American officers on the ground in Yemen have to deal with and recognize some unsavory people with terrorist backgrounds in order to prevent worse people from coming into power. They know that the president of Yemen needs these people to give him legitimacy in order to do business with us in other ways. This is a reality that is difficult to understand unless you are there.

Eritrea

Mr. Kaplan finished by briefly noting the case of Eritrea, a country of only 3.5 million people on the Horn of Africa, across the Red Sea from Yemen. It is the most civil society in Africa without democracy. But only a small elite are subject to coercion: it does not feel like a coercive dictatorship as far as the common person is concerned. Eritrea has no personality cult and no ethnic tensions among its nine ethnic groups, even though half the population is Orthodox Christian and half is Muslim; several languages are spoken.
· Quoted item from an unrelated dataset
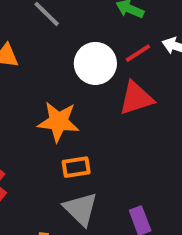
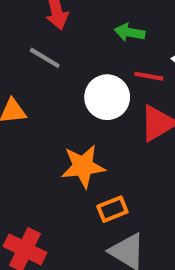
red line: (138, 53) -> (149, 76), turned 56

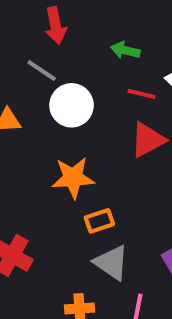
white circle: (107, 97) -> (72, 105), moved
The government resists holding elections, feeling that elections would only cause ethnic splits.

Eritrea may be the only third-world country that has a high level of American-style secular patriotism, because of its thirty-year war with Ethiopia. It uses its financial aid efficiently, and the bureaucracy works well, with no corruption. At the same time, Eritrea has serious human rights problems. Several U.S. embassy employees, Eritrean nationals, are being held in prisons (even as Eritrea offers the U.S. air and sea bases whenever it needs them).
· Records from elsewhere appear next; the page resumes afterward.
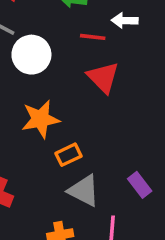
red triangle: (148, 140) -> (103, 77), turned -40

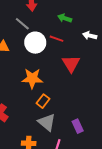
red line: (93, 37) -> (56, 39), moved
orange rectangle: (69, 155) -> (43, 101), turned -40

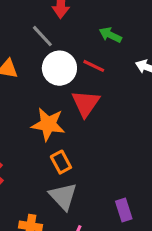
red triangle: (71, 64) -> (86, 103), moved
orange rectangle: (43, 101) -> (61, 162), turned -72
purple rectangle: (78, 126) -> (124, 210), moved

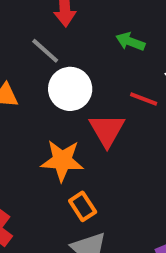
red line: (94, 66) -> (144, 99), moved

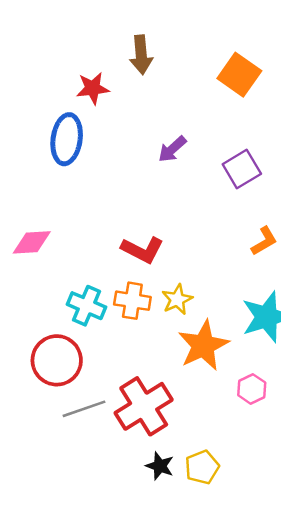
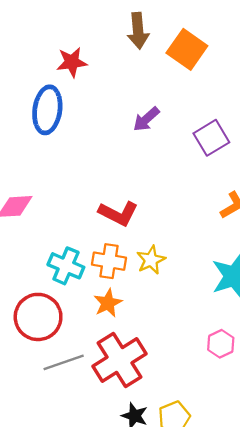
brown arrow: (141, 55) -> (138, 31), moved
orange square: (239, 75) -> (187, 49), moved
orange star: (203, 345) -> (108, 303), moved, size x0.6

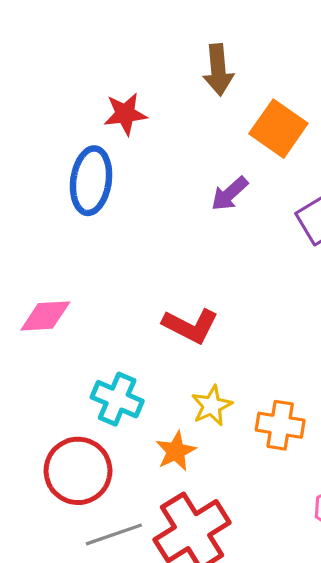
orange square: (187, 49) -> (278, 129), moved
yellow star: (151, 260) -> (212, 406), moved
orange cross: (109, 261) -> (280, 425), moved

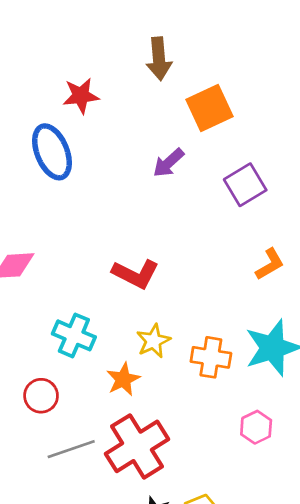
orange square: (278, 129) -> (210, 108), turned 30
blue ellipse: (91, 181) -> (52, 152), turned -30
red circle: (78, 471) -> (41, 396), size x0.6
Eritrea is an exception that proves the rule of how vast and variegated the world is, and how difficult it is to apply many of our general principles in specific places. So while we need general principles to give coherence to our values and operations, we also need to be flexible in implementation. There are many Eritreas in the world, and countries that show the opposite example, too. Each place requires its own strategy.

Mr. Kaplan concluded by noting that the U.S. does best when it applies the general, historic principles of a liberal free society, but we must not be too narrow and legalistic in interpreting those principles. We should not force elections, for example- that is where we tend to get into trouble. We are a global power with global responsibilities. Flexibility is key, but we can use the Cold War-era Latin American paradigm today, infused with a stronger human rights component for our times.